Access Open WebUI at http://YOUR_SERVER_IP:3001. Create an account (the first account created becomes admin). Select your model from the dropdown and start chatting.

Practical Uses

Code explanation and review: paste a function and ask what it does. Works well even on slow hardware since you’re not waiting for a back-and-forth conversation.

Summarization: paste a long article or documentation section, ask for a summary. CPU inference is fine here because you type once and wait once.

Document Q&A: Open WebUI supports document uploads. Upload a PDF and ask questions about it. Useful for technical documentation you need to search through.

Local API for other services: Ollama’s API is compatible with OpenAI’s API format. Services that support an OpenAI API endpoint can often point at your local Ollama instead. Linkwarden’s AI tagging feature works this way.

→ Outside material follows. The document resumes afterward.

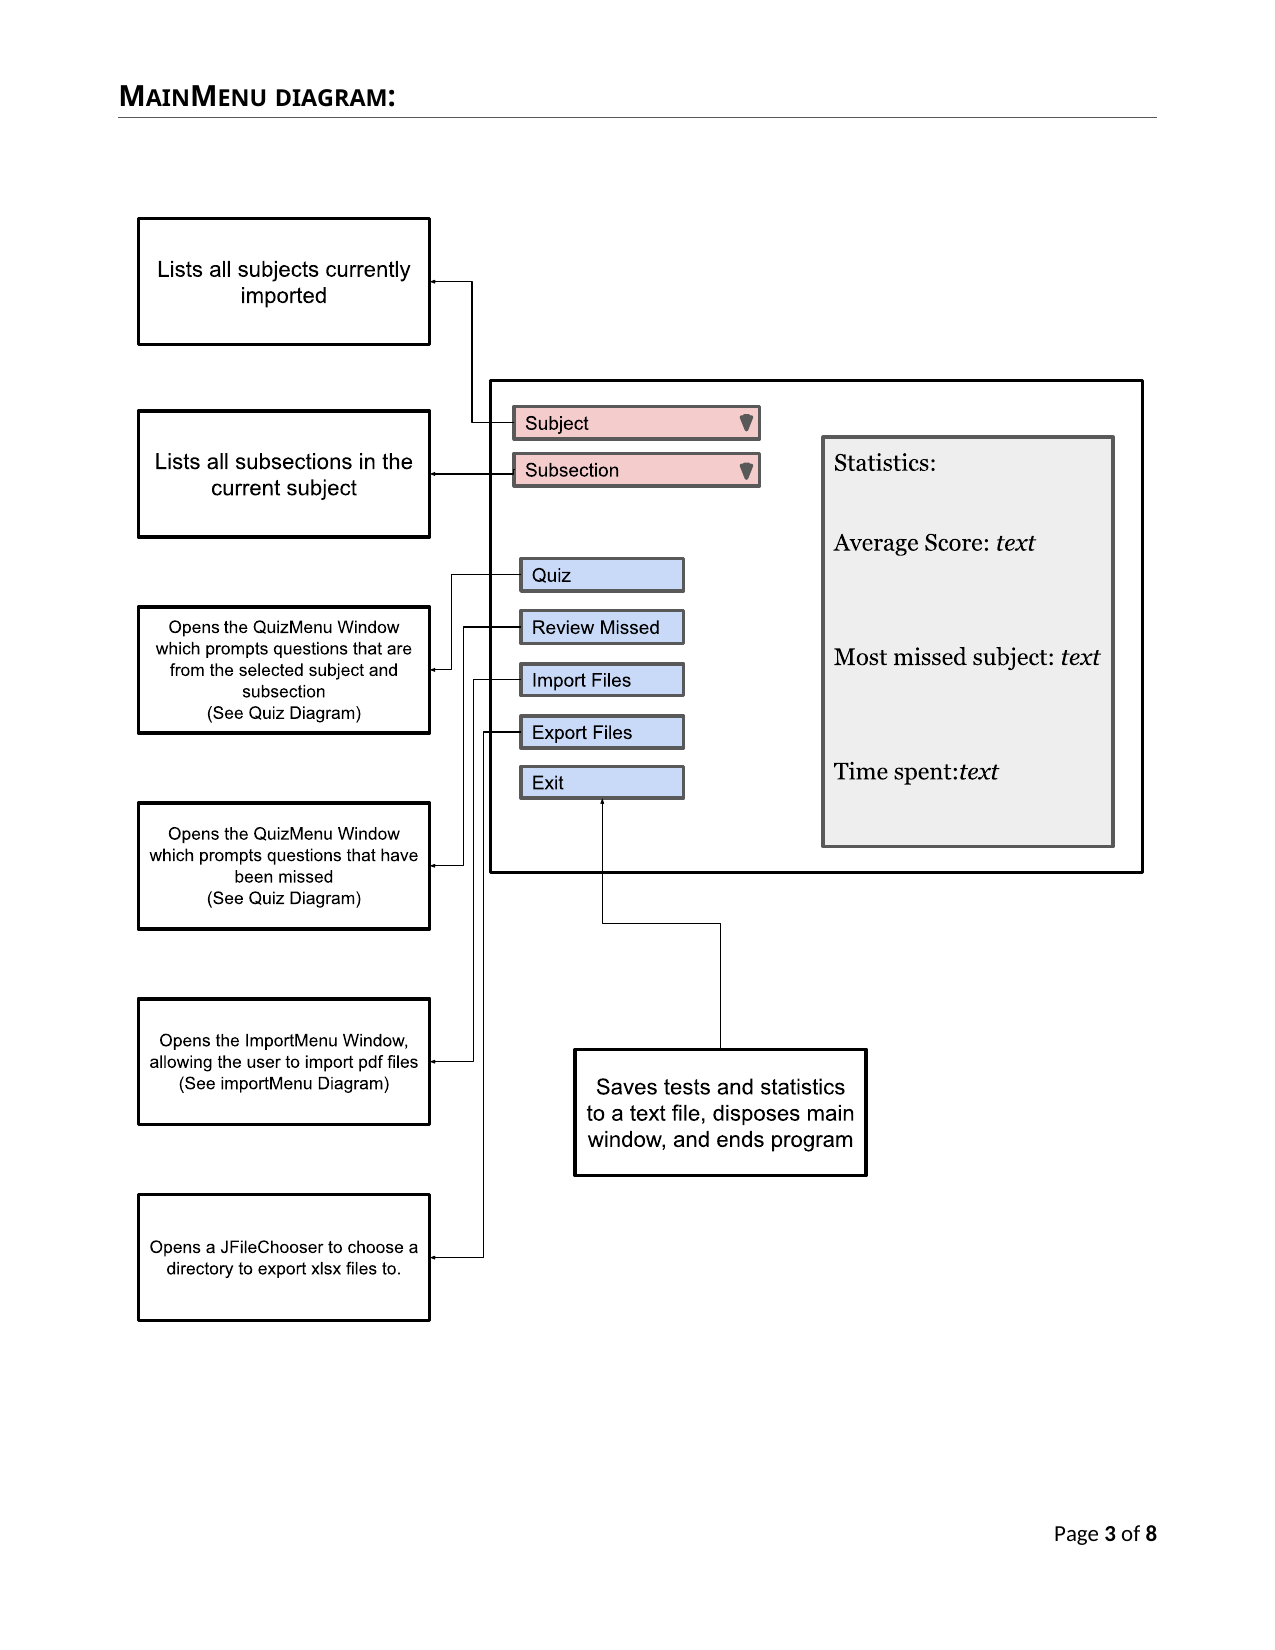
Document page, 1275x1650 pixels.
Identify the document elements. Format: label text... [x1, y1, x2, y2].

Model Size vs. Quality vs. Speed

ModelSizeRAM NeededSpeed (CPU)Notes
Phi-3 Mini2.3GB4GBFastGood for simple tasks
Llama 3.2 3B2GB4GBFastGood starting point
Llama 3.1 8B4.7GB8GBModerateStrong general purpose
Mistral 7B4.1GB8GBModerateGood at instruction following
Gemma 2 9B5.5GB10GBSlowExcellent code model

For a 16GB RAM server running other services, Llama 3.1 8B is about the largest model you can load while keeping the rest of the stack running.

Keeping Models Updated

Models don’t auto-update. When a new version of a model releases:

ollama pull llama3.1:8b   # pulls the latest version

Ollama keeps the old version until you remove it:

ollama rm llama3.1:8b:old-version-tag
# or list all models
ollama list

Access via Tailscale

If you want to use Open WebUI from other devices on your tailnet:

The WebUI is accessible at http://YOUR_TAILSCALE_IP:3001 from any device in your network. No configuration changes needed. Tailscale handles the connectivity.

For the Ollama API itself (port 11434), be aware that the default configuration accepts connections from any IP. If you’re exposing your homelab over Tailscale, that’s fine. If you’re exposing ports publicly, restrict the Ollama port to localhost or your LAN only.